1: It’s funny how suddenly you can become a champion for something you didn’t know you cared about. Little things that I would fight for. Like yellow highlighters and not refrigerating hot cross buns and saying thank you to the bus driver. Hypothetical wars against things are a good way to learn about your priorities.

2: You are thirty strong. Inside your small community the world must be a wonderful place. Inside your small community you can hide. I wonder how long it will take you to realise that thirty is nothing when the balance of the universe turns against you. Except that you know when the sky starts to fall I’ll be there on my knees next to you to help hold it up. So why can’t you see how frustrating it is that you wouldn’t do the same for me, or for them or for anybody.

3: I guess I don’t understand how any of you can just sit there as the water rises to a flood. How you can stand under your umbrella and watch people drown in it. How you can listen to their cries for help and see us with wet hair and saturated clothes trying our best to reach them. Yet you won’t even fucking admit that it’s raining until you’re swimming in it too.

4: That mismatched feeling you get when you’re running barefoot in summer. When you can feel the heat of the footpath and the sharpness of grass cutting grooves into your skin.

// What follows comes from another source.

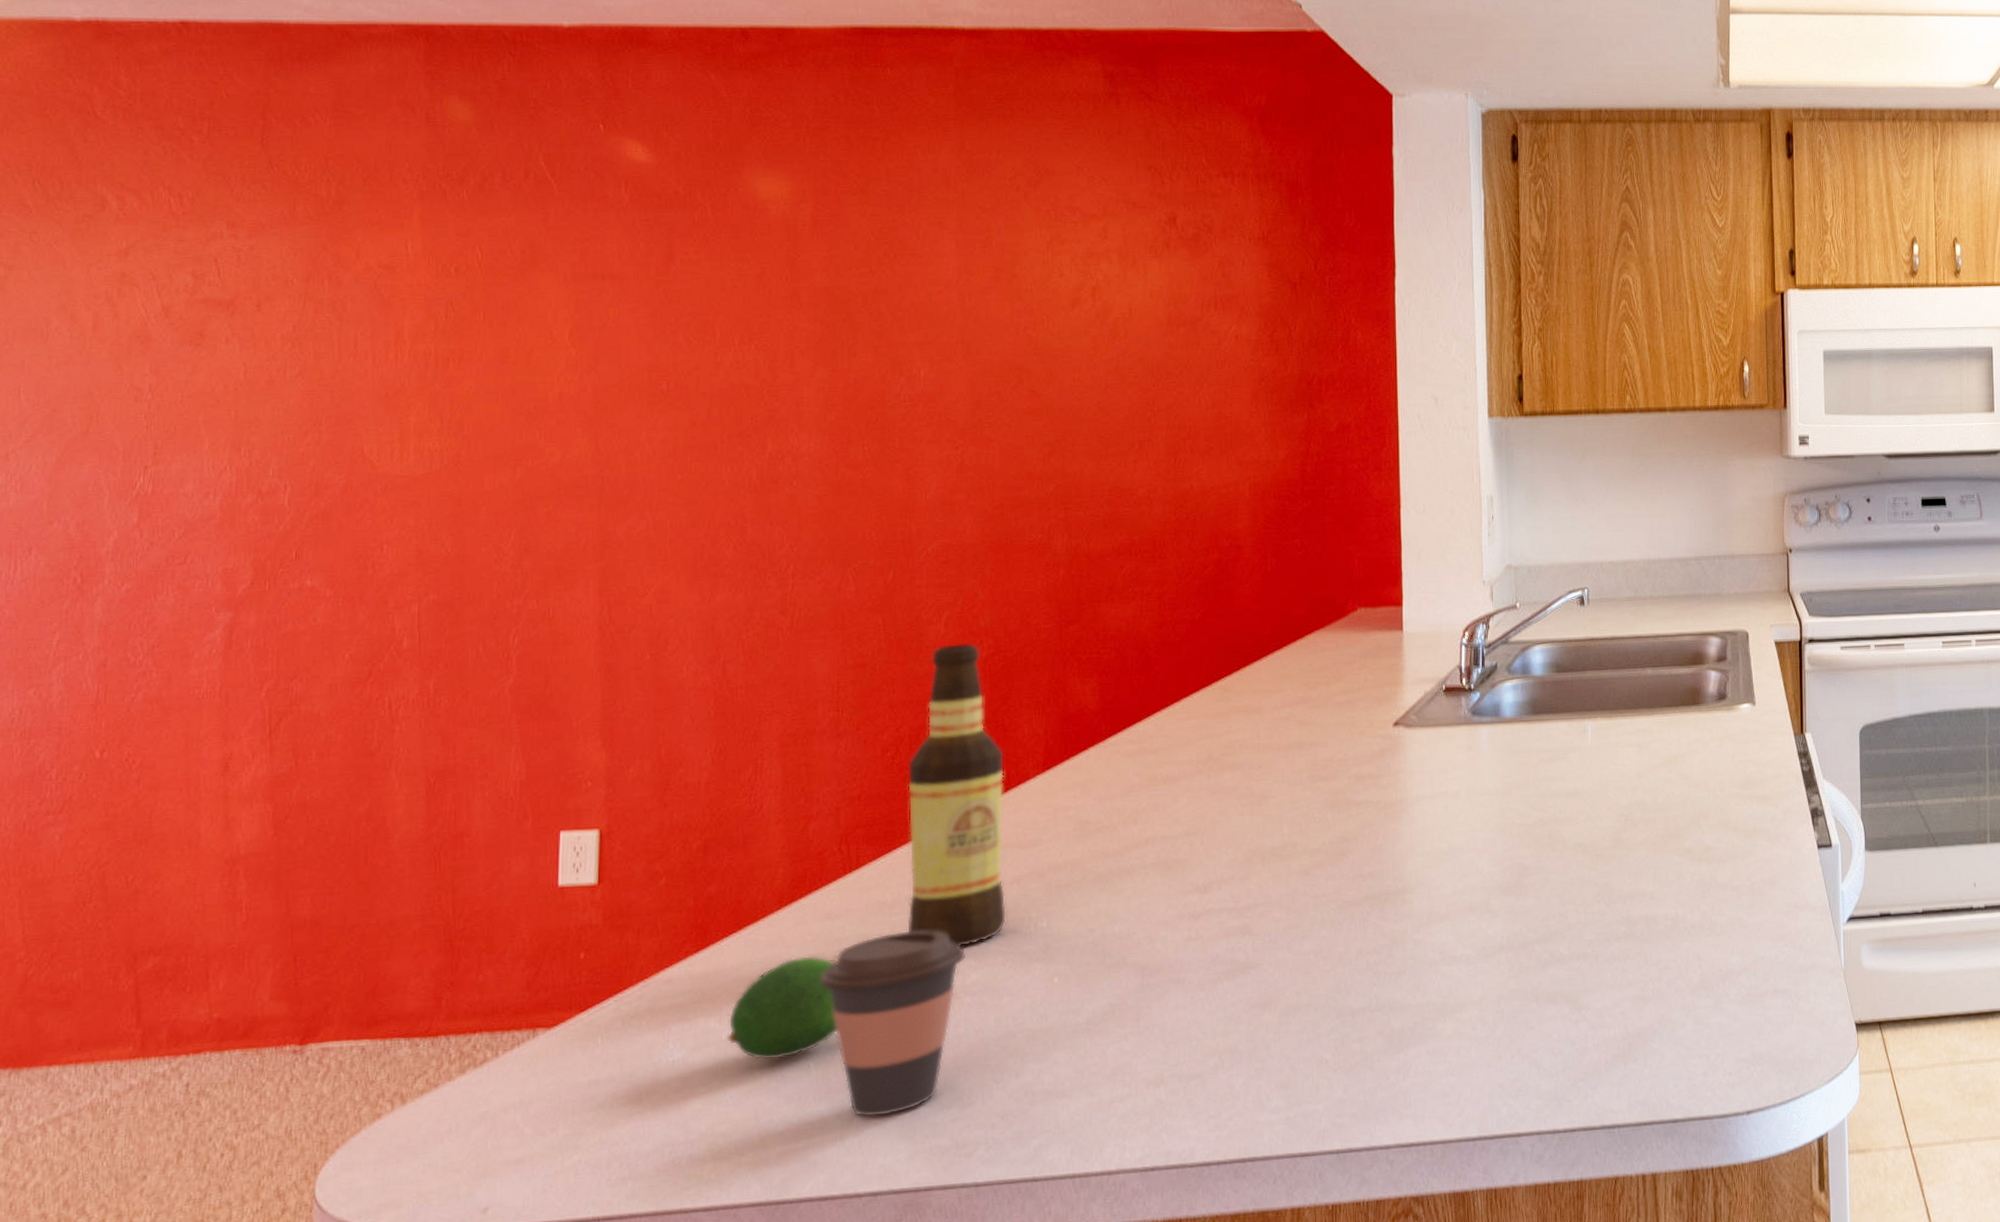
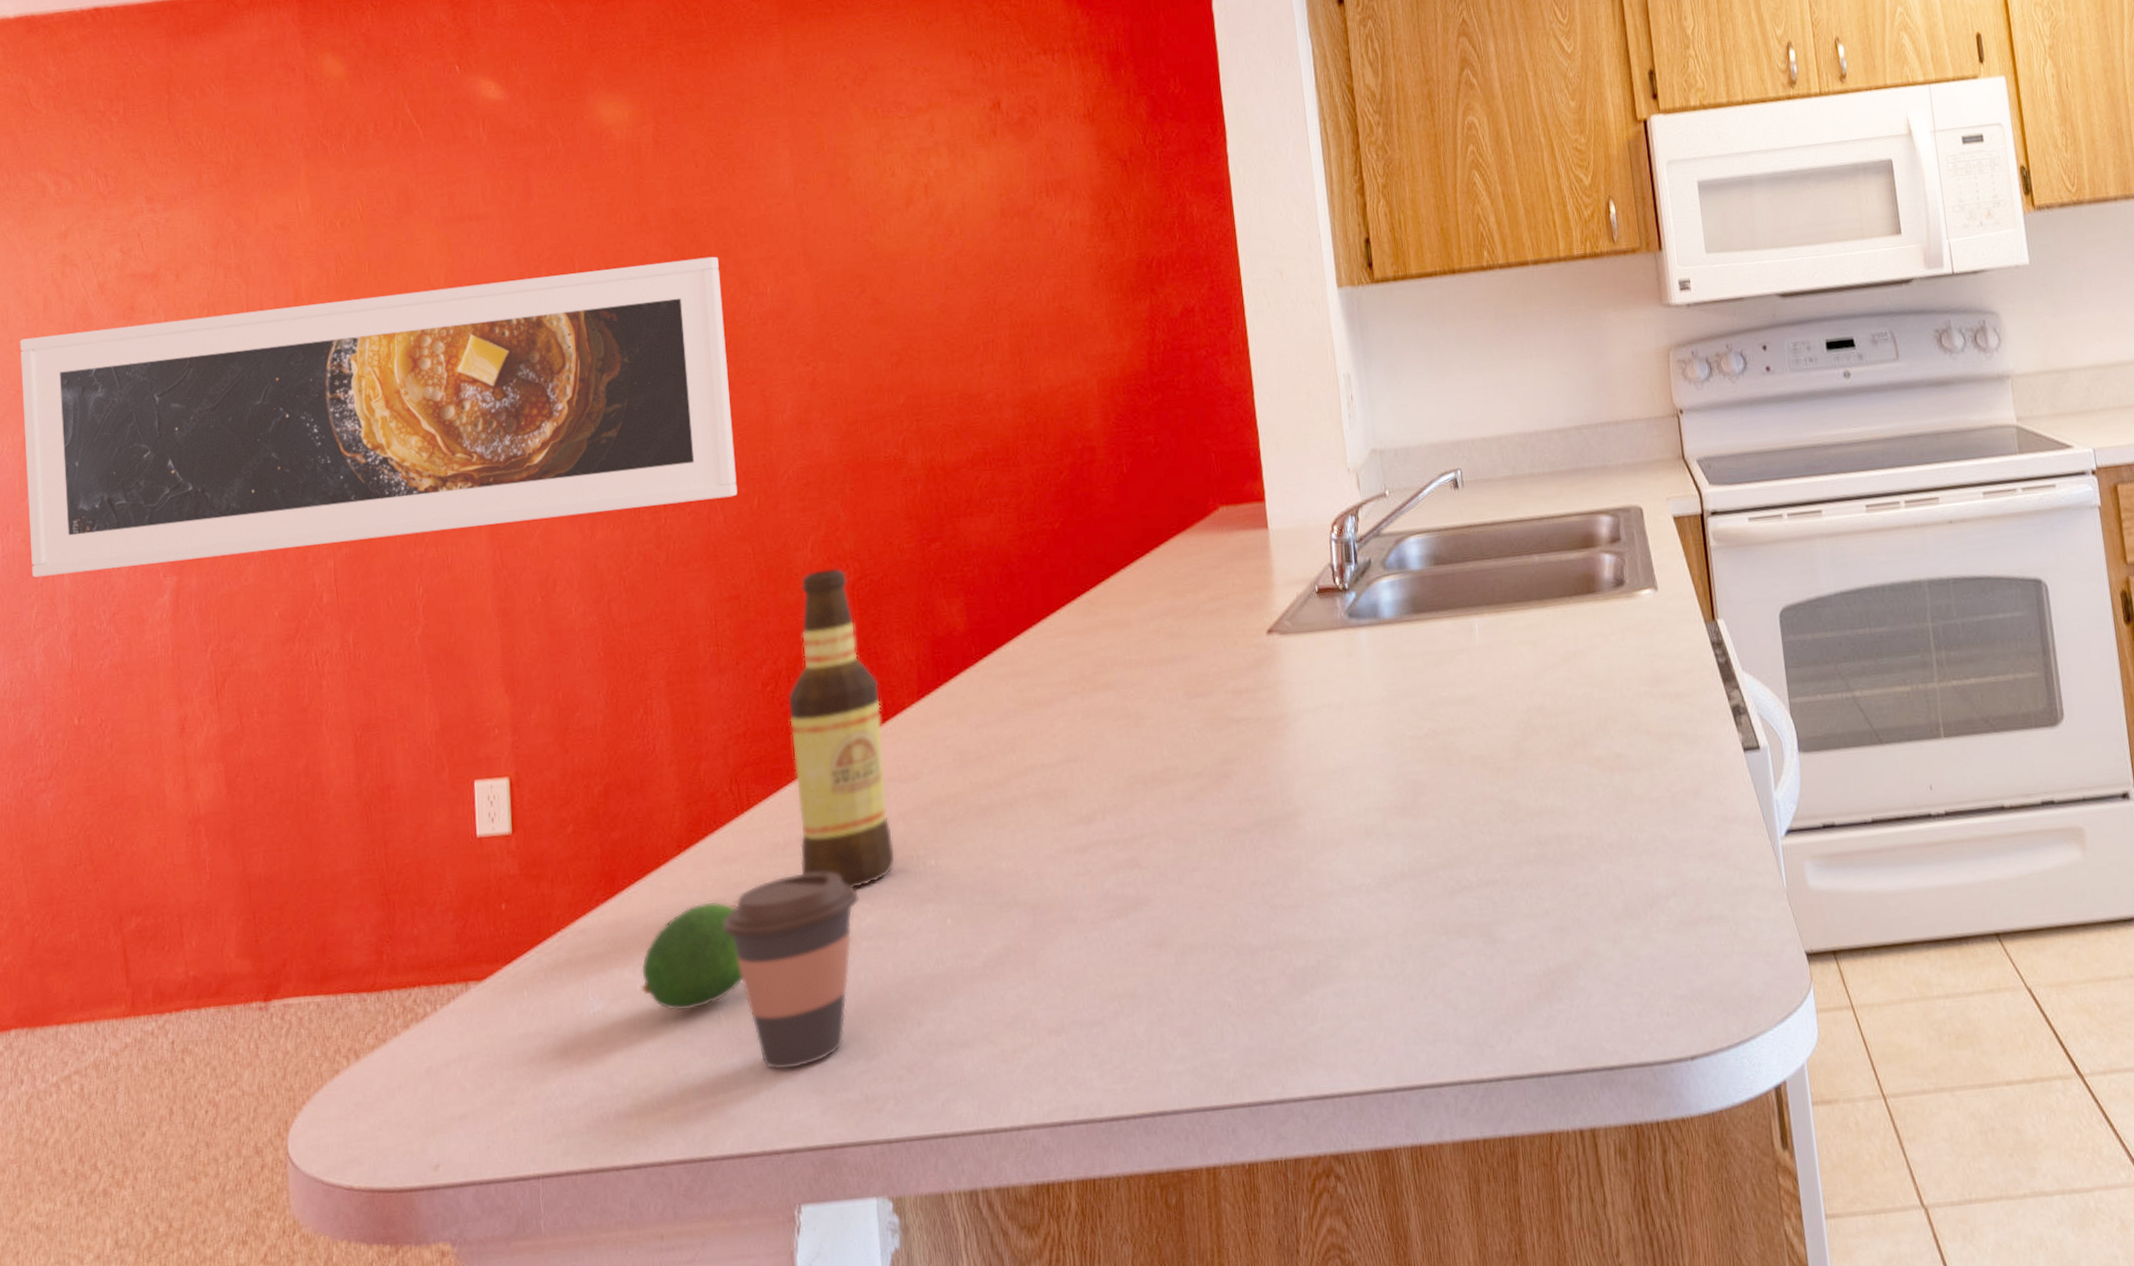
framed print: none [56,336,873,604] -> present [20,256,738,578]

And you’re going so fast you’re either going to fall or take flight and your breath is stuck in your lungs and the sky is so blue it’s blinding and the whole world is hot, painful sunshine and you couldn’t pretend you were dead for one million dollars because you’ve never felt more ridiculously alive.  

5: It’s been more than 365 days since I first learnt your name. 365 days of living. In a year with so many new things to discover and learn, growth became a necessity rather than a choice. I am full of more information, feelings and just things than I ever have been and I am constantly struggling to find room to hold it all. Yet somehow I miss you just the same. And I don’t know how it’s possible that after 365 days of growing into someone almost unrecognisable from who I used to be, I have somehow held on to the part of me that won’t let go of you.

6: I didn’t take the meat out of the freezer last night so now I guess I’m cooking everyone vegetables for dinner. Classic.